PROVIDED TEXT
——

Is Tourism in Georgia a Threat to Rural Life?

Soaring peaks and unique cave towns, endless green valleys and ancient watchtowers. Georgia’s unique rural life and scenery are attracting more and more international visitors by the year. The Georgian National Tourism Administration announced that more than 8 million people visited Georgia between January and November this year, an increase of 10.6% compared to the same period in 2017. With many of the visitors flocking to Georgia’s rural areas, could this increase in numbers threaten rural life?

My driver pulls sharply on the steering wheel as the contents of his car, myself included, are flung to the left. Darkness makes it impossible to see why he has swerved. Probably a cow, I think to myself. “Sorry, the road is so bad, better to go on the field,” he assures me, noticing my concern.

Those who have visited the farther-flung corners of Georgia will be acquainted with nail-biting journeys on narrow roads in terrible condition. The need for improved infrastructure is obvious and progress has been slow. Nonetheless, investment is slowly trickling into the infrastructure of rural areas, largely due to the increased number of visitors, making local mobility easier.

Yet it seems little regard is paid to the potential destruction of the wild landscapes as new roads are built. Works on a road leading from Stepandtsminda to Gergeti Trinity Church were recently completed, enabling tourists to reach the church by car. During the works, the once green foothills of Kazbegi were turned into a mud bath of tracks and dirt, tarnishing the view at the top. Some question the necessity of the road at all, as the church was already easily accessible after a short hike, and an old cable car, already built, could have been restored and monetized.

——

INFORMATION SUPPLIED
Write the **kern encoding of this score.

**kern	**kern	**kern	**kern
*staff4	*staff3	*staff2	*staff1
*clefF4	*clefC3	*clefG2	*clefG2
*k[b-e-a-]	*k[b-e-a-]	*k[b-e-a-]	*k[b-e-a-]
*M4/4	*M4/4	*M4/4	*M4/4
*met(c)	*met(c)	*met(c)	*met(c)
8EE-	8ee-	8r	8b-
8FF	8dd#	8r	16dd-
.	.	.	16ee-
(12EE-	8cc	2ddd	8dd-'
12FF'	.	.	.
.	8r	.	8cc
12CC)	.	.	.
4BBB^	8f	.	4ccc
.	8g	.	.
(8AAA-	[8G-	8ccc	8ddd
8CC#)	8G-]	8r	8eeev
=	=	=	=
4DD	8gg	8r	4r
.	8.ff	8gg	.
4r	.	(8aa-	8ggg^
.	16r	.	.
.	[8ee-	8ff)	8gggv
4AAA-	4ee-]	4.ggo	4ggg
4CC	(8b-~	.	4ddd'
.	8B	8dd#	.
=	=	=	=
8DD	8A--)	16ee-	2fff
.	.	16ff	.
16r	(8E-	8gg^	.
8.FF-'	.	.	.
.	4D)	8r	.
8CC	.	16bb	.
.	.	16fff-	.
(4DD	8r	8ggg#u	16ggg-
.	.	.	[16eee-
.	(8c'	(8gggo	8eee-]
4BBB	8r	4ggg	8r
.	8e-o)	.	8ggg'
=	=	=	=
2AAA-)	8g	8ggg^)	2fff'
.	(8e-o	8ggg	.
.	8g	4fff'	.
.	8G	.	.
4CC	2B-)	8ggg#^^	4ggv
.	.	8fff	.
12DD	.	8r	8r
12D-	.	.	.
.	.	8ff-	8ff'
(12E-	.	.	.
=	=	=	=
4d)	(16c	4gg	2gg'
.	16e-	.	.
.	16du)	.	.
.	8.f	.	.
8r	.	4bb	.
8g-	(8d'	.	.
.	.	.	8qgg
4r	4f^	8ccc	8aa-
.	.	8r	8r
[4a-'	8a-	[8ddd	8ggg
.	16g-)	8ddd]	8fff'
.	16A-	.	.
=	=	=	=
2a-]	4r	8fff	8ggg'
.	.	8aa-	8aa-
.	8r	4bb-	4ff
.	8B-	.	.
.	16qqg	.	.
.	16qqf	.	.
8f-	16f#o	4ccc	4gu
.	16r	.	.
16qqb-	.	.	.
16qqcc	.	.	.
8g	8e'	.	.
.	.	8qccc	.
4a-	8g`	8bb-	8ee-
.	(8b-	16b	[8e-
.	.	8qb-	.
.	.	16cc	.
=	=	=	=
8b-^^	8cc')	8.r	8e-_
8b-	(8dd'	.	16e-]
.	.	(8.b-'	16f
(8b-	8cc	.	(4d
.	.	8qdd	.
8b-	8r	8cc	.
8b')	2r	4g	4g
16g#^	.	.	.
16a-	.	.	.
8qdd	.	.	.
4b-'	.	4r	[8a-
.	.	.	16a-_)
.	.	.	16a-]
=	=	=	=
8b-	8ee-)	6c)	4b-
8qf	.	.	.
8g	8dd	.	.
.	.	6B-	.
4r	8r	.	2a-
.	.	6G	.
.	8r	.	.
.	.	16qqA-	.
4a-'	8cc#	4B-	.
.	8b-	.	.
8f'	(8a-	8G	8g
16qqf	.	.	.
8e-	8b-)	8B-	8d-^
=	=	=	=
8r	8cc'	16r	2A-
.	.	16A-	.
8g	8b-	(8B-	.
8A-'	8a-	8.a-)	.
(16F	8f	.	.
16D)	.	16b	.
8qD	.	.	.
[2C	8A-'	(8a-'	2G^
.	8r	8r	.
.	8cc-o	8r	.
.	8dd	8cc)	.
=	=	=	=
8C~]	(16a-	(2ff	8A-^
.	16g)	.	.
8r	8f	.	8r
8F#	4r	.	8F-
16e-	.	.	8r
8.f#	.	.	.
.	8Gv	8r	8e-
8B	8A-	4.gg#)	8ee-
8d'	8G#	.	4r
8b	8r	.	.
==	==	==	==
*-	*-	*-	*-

——

TRY IT
From the article on tourism in Georgia, output the stretch from "Those who have" through "local mobility easier.". The listing has no connection to the article on tourism in Georgia.

RESULT
Those who have visited the farther-flung corners of Georgia will be acquainted with nail-biting journeys on narrow roads in terrible condition. The need for improved infrastructure is obvious and progress has been slow. Nonetheless, investment is slowly trickling into the infrastructure of rural areas, largely due to the increased number of visitors, making local mobility easier.